Bureaucracy Today: New Delhi: Tuesday, April 04, 2017.
The Department of Personnel and Training (DoPT) has invited comments from Indian citizens regarding an update on the draft rules for Right-To-Information (RTI) to be notified under the provisions of Section 27 of the RTI Act.
It has laid down nine suggestions for updating the RTI rules accordingly.
The Department recommends raising the prescribed fee to Rs 50 with a provision of providing first 20 copied pages free of cost inclusive of postal charges. It has also suggested deleting a word limit of 500 words in a petition maintaining that it contradicts the first paragraph of the RTI rules.
It also recommends including a restriction on the number of free copied pages to be provided to a person below poverty line to avoid the misuse of the provision by big contractors filing RTI petitions through casual labourers of the BPL category.
Furthermore, it suggests that the mode of payment of RTI fees to include RTI stamps - to be issued in denominations of Rs 2, 10 and 50 as per repeated CIC verdicts to abolish the enormous handling charge of postal orders costing Rs 39.99 to the postal department alone apart from clearing-operations.
Draft Rule 16 should be totally changed followed by a final hearing date for ensuring compliance of a CIC verdict after three months, it recommends adding that the post-lunch sessions on the last working day of every week can be reserved for hearings to ensure compliance of CIC verdicts. Penalty proceedings should be decided during normal hearings with necessary changes in notices for hearings, it says.
Furthermore, it suggests making it compulsory for a public authority to submit a written explanation at least 15 days in advance with a copy to a petitioner. It also recommends making it compulsory for the CIC to dispatch a hearing-notice at least 30 days before the hearing date.
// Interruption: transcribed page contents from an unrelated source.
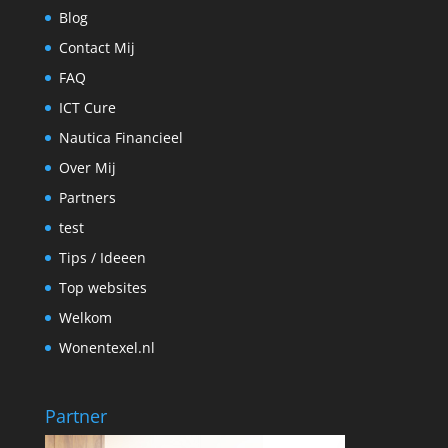
Blog
Contact Mij
FAQ
ICT Cure
Nautica Financieel
Over Mij
Partners
test
Tips / Ideeen
Top websites
Welkom
Wonentexel.nl
Partner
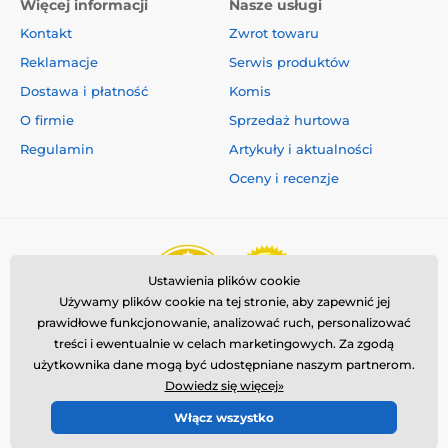
Więcej informacji
Nasze usługi
Kontakt
Zwrot towaru
Reklamacje
Serwis produktów
Dostawa i płatność
Komis
O firmie
Sprzedaż hurtowa
Regulamin
Artykuły i aktualności
Oceny i recenzje
Ustawienia plików cookie
Używamy plików cookie na tej stronie, aby zapewnić jej
prawidłowe funkcjonowanie, analizować ruch, personalizować
treści i ewentualnie w celach marketingowych. Za zgodą
użytkownika dane mogą być udostępniane naszym partnerom.
Dowiedz się więcej»
Włącz wszystko
© 2026 www.reedog.pl ⦁ Utworzono e-sklep
SIMPLIA.cz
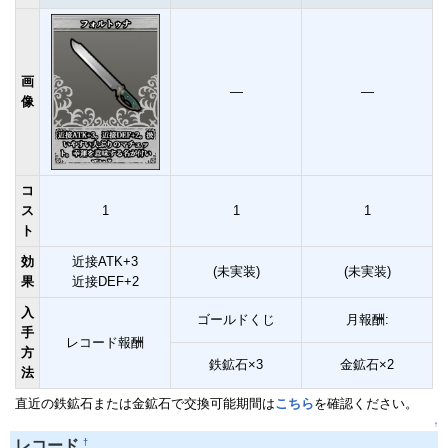
画
―
―
像
コ
ス
1
1
1
ト
効
近接ATK+3
(未実装)
(未実装)
果
近接DEF+2
入
ゴールドくじ
月報酬:
手
レコード報酬
方
鉄鉱石×3
金鉱石×2
法
直近の鉄鉱石または金鉱石で交換可能期間は
こちら
を確認ください。
↑
†
レコード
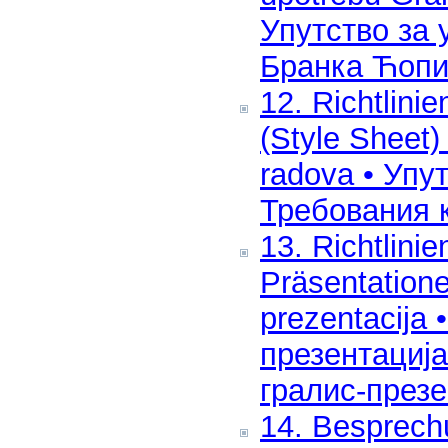
Упутство за 
Бранка Ћоп
12. Richtlini
(Style Sheet)
radova • Упу
Требования 
13. Richtlini
Präsentatione
prezentacija
презентација
гралис-през
14. Besprech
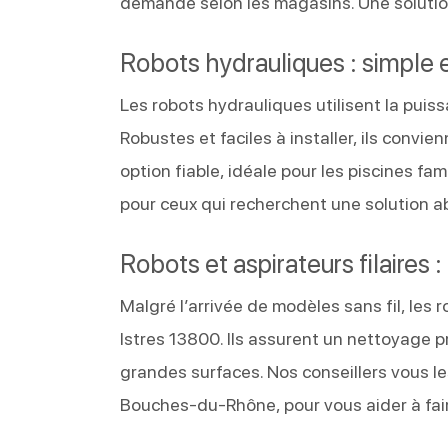
demande selon les magasins. Une solut
Robots hydrauliques : simple
Les robots hydrauliques utilisent la puiss
Robustes et faciles à installer, ils convi
option fiable, idéale pour les piscines f
pour ceux qui recherchent une solution a
Robots et aspirateurs filaires :
Malgré l’arrivée de modèles sans fil, les 
Istres 13800. Ils assurent un nettoyage p
grandes surfaces. Nos conseillers vous l
Bouches-du-Rhône, pour vous aider à faire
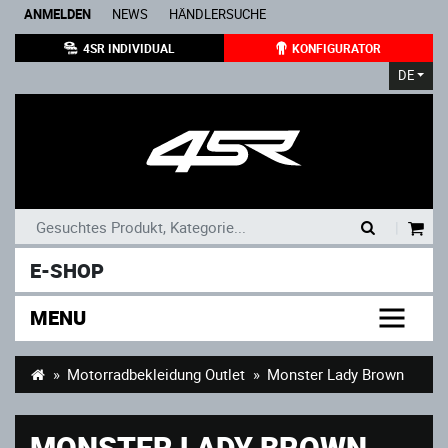
ANMELDEN
NEWS
HÄNDLERSUCHE
4SR INDIVIDUAL
KONFIGURATOR
DE
|
E-SHOP
MENU
Motorradbekleidung Outlet
Monster Lady Brown
MONSTER LADY BROWN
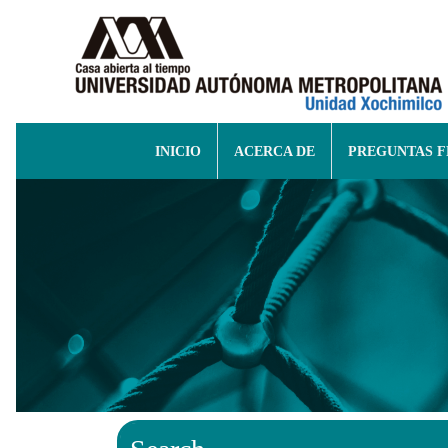
INICIO
ACERCA DE
PREGUNTAS 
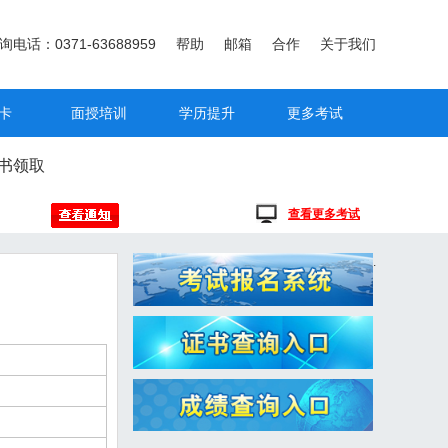
询电话：0371-63688959
帮助
邮箱
合作
关于我们
卡
面授培训
学历提升
更多考试
书领取
查看更多考试
.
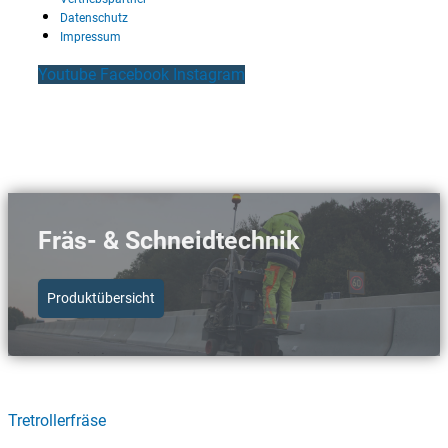
Datenschutz
Impressum
Youtube
Facebook
Instagram
Fräs- & Schneidtechnik
Produktübersicht
Schnellzugriff Fräs- & Schneidtechnik
Tretrollerfräse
Presently, at times, CIC notices reach parties just on hearing dates.
It maintains that the new-rule should make it compulsory to file ID proof with every RTI petition filed with a public authority to avoid mischievous petitions filed in names of others or non-existing persons.
It recommends that persons desiring to remain anonymous can file RTI petitions through Post Box numbers.
Finally, it suggests that RTI petitions addressed to Central public authorities should be accepted post-free at all the 1,60,000 post offices in the country rather than just about 4,500 as at present.